### TEXT SHOWN
BEGIN
I scrolled down about 20 pages through this tutorial regarding creating a Key Pair. I think this tutorial is way overkill for my needs. Permit me to "cut to the chase" on some basics to confirm that I'm in the ballpark:

1. From bitcoincore.org I downloaded: a. the Win exe. program for the latest iteration, 27.1, b. SHA256 binary hashes. This hash file has extension .asc and, opening with Notepad ++, I could copy/paste the exact line of binary hashes pertaining to my OS from the .exe program, b. I then used the Command Prompt  and navigated to the .exe and entered: This output a binary hash string. I then compared it with the first hash, they matched, so I know I have clearance to install the .exe   Correct so far?
2. Many people probably stop here and do the install w/o signature verification. However, I will attempt signature verification using the advice here. If I'm not successful, I'll probably do the install.
END
### ASSIGNED TASK
Pick up the forum post about verifying the Bitcoin Core download after its final sentence, and continue it in the same voice.

[Saved data entries]
BEGIN
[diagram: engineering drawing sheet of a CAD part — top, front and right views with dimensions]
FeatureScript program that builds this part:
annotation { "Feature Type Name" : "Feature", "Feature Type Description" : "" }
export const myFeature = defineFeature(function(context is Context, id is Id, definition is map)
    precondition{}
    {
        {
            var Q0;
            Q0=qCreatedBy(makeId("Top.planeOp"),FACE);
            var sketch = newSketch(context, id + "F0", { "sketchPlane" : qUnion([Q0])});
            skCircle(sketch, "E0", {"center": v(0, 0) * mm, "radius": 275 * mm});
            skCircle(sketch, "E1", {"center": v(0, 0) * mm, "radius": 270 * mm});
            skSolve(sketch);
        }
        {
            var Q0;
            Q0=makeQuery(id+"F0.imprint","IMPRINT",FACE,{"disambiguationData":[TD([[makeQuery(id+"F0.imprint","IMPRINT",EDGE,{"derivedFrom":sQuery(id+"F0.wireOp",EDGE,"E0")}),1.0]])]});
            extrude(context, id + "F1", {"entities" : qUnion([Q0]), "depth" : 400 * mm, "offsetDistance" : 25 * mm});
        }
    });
END
### RESPONSE AREA
3. My understanding of signature verification: It could be that the binary hashes were hacked, so now I need to authenticate the binary hashes. To start that process, I first downloaded from the Core site the SHA256 hash signatures. Now, using kleopatra.exe I need to associate that with at least one developer's signature either from a keysaver URL or from a file download, either of which can be executed from the PGP program.

Other members hear have given links that I'll try for this purpose. Basically, I want to know, am I on the right track?